(DATA UNDER STUDY Opens)
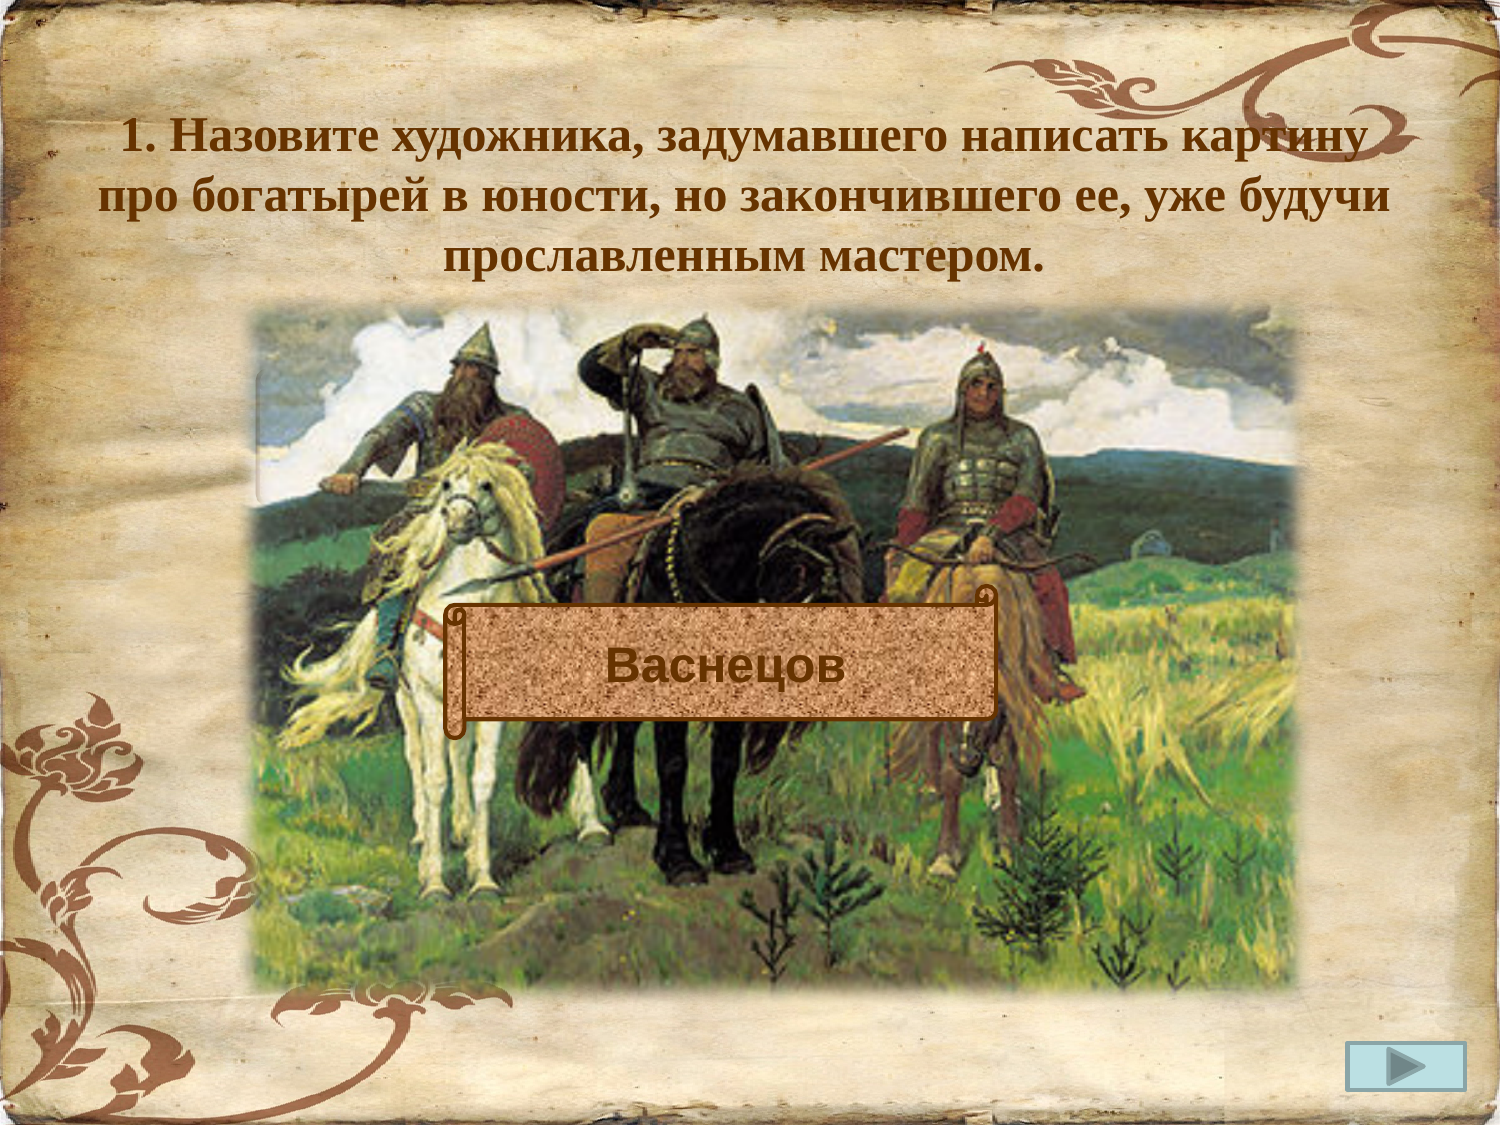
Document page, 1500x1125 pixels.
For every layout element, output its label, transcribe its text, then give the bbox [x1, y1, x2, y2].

text_box [1345, 1041, 1467, 1092]
text_box [70, 0, 1465, 164]
picture [0, 0, 1500, 1125]
text_box 1. Назовите художника, задумавшего написать картину про богатырей в юности, но закончившего ее, уже будучи прославленным мастером. [70, 93, 1418, 339]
(DATA UNDER STUDY Closes)
- [WHAT THE TASK ASKS] From the line with "For every layout" to the final line of the entries above, return every line exactly as written.

- [REPLY]
For every layout element, output its label, transcribe its text, then give the bbox [x1, y1, x2, y2].

text_box [1345, 1041, 1467, 1092]
text_box [70, 0, 1465, 164]
picture [0, 0, 1500, 1125]
text_box 1. Назовите художника, задумавшего написать картину про богатырей в юности, но закончившего ее, уже будучи прославленным мастером. [70, 93, 1418, 339]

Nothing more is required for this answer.